== TASK TO COMPLETE ==
Give the data again word for word; drop the pictures.
____
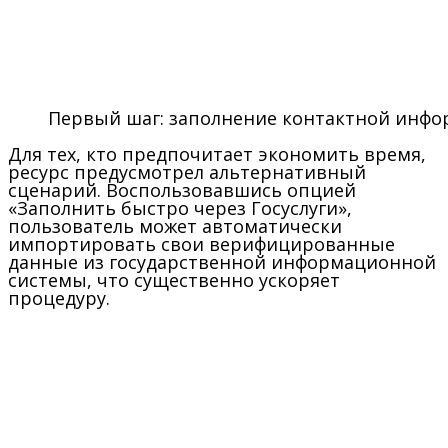
Первый шаг: заполнение контактной инф
Для тех, кто предпочитает экономить время,
ресурс предусмотрел альтернативный
сценарий. Воспользовавшись опцией
«Заполнить быстро через Госуслуги»,
пользователь может автоматически
импортировать свои верифицированные
данные из государственной информационной
системы, что существенно ускоряет
процедуру.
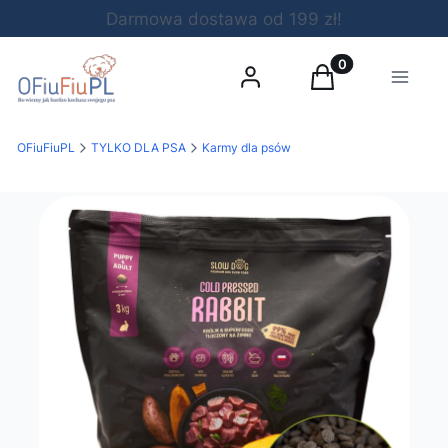
Darmowa dostawa od 199 zł!
Produkty w koszy
Zaloguj się
Koszyk
Menu
OFiuFiuPL
TYLKO DLA PSA
Karmy dla psów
____
== TASK RESULT ==
Первый шаг: заполнение контактной инф
Для тех, кто предпочитает экономить время,
ресурс предусмотрел альтернативный
сценарий. Воспользовавшись опцией
«Заполнить быстро через Госуслуги»,
пользователь может автоматически
импортировать свои верифицированные
данные из государственной информационной
системы, что существенно ускоряет
процедуру.
Darmowa dostawa od 199 zł!
Produkty w koszy
Zaloguj się
Koszyk
Menu
OFiuFiuPL
TYLKO DLA PSA
Karmy dla psów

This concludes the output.